In the year 1636 A.D. he returned again, as usual, from Lahore to
Kashmir, and practised his austerities without relaxation, when one day,
by the special favour of the Divinity, and without the assistance of any
spiritual preceptor, "the desired image" revealed itself to him. By this
expression is understood, in mystic phraseology, union with God, and the
conception of Absolute Being, which is equivalent to the knowledge of
one's self. When Mullah Shah thus attained the goal of his mystical
aspirations he was in his forty-seventh year, and had been engaged
twenty-seven years in the spiritual exercises of the Sufis. When he
returned to Lahore, he informed his spiritual guide that he had attained
union with God. The latter advised him not to divulge the fact, and not
to give up his ascetic practices. In Kashmir Mullah Shah had collected
round him a little circle of devoted disciples. The strong emotional
condition into which Mullah Shah's new spiritual experience had brought
him did not prevent him from doing his best not to offend against the
religious law, and he was in the habit of saying to his friends, "Whoso
does not respect the precepts of the religious law is not one of us."

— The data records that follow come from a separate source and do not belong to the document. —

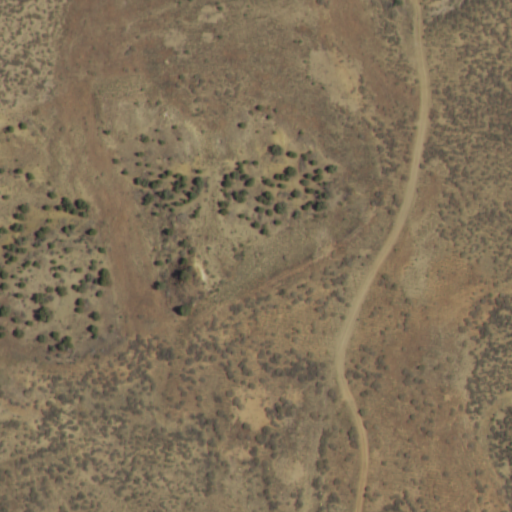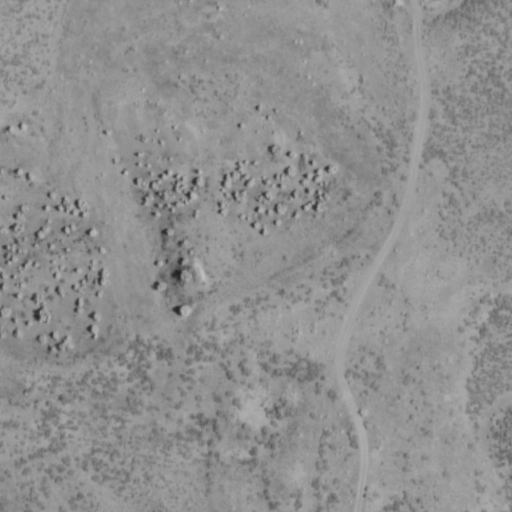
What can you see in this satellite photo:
road: (465, 170)
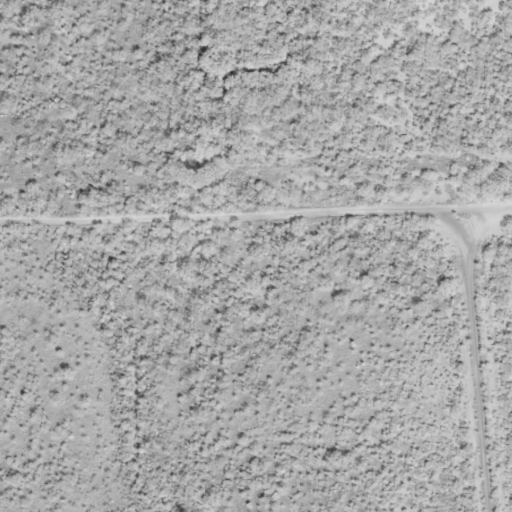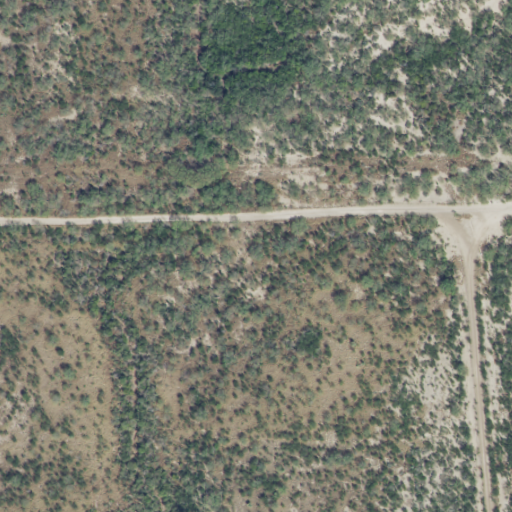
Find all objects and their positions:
road: (256, 217)
road: (449, 364)
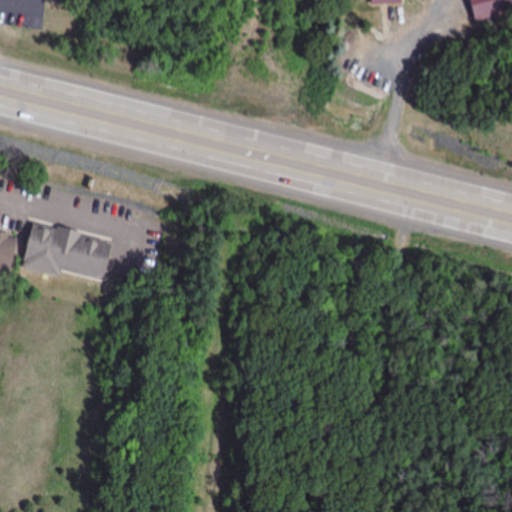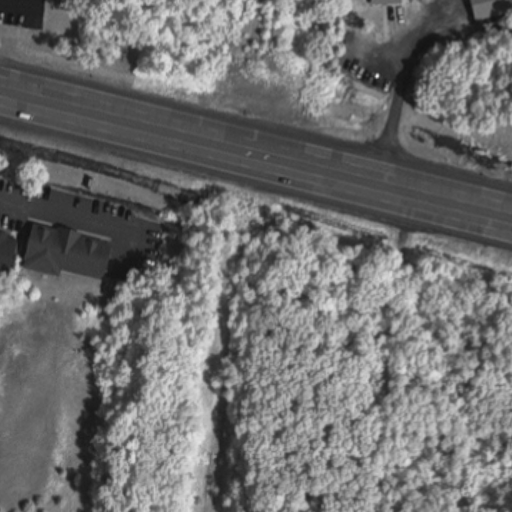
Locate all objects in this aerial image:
building: (383, 2)
building: (487, 8)
road: (255, 155)
building: (9, 249)
building: (70, 252)
quarry: (260, 352)
park: (423, 425)
railway: (204, 489)
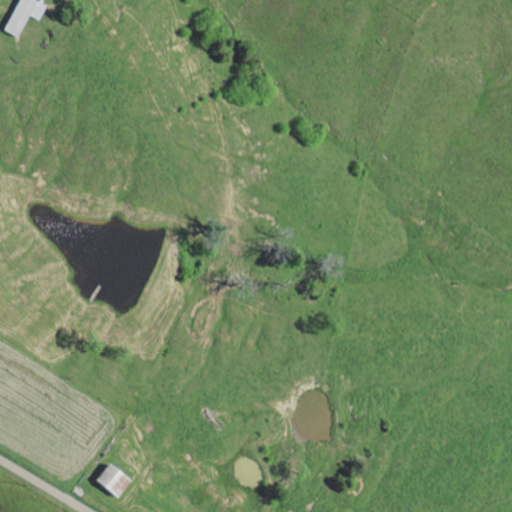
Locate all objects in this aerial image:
building: (22, 14)
building: (109, 480)
road: (50, 481)
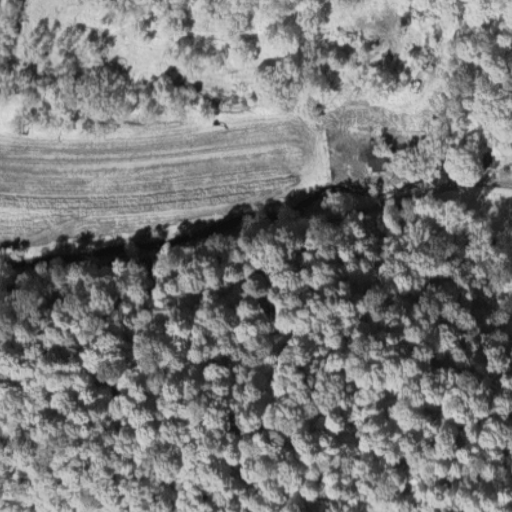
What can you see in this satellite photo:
building: (381, 153)
building: (383, 158)
road: (454, 187)
road: (384, 203)
road: (185, 251)
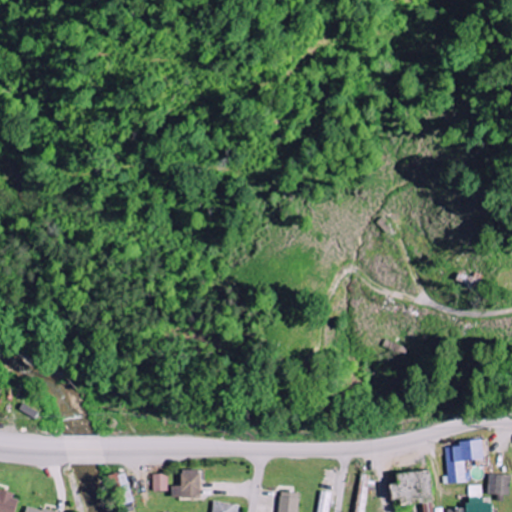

Mullah Shah had always been of a retiring disposition, but in his
present mood he carried his self-isolation so far that he closed the
door of his house and only received his intimates at fixed times, when
he dropped his habitual reserve. The spiritual power of Mullah Shah had
become so great that every novice whom he caused to sit in front of him
and to concentrate his mental faculties on his own heart, became
clairvoyant to such a degree that his internal senses were unfolded, and
the unseen world appeared to him.
Mullah Shah expressed himself in very bold terms regarding the manner
with which he conceived God and His relation to humanity. Thus he said,
"Since I have arrived at understanding the absolute Reality and that I
know most positively that nothing exists besides God, existence and
non-existence are in my eyes the same thing." In one of his poems he
says, "The sage who knows himself has become God, be sure of that, my
friend." In another poem, which caused a temporary estrangement between
himself and the Sheikh Mian Mir, he said:
"My heart by a thousand tongues cries to me 'I am God.' What reproach of
heresy can they bring against me that this utterance comes to my lips?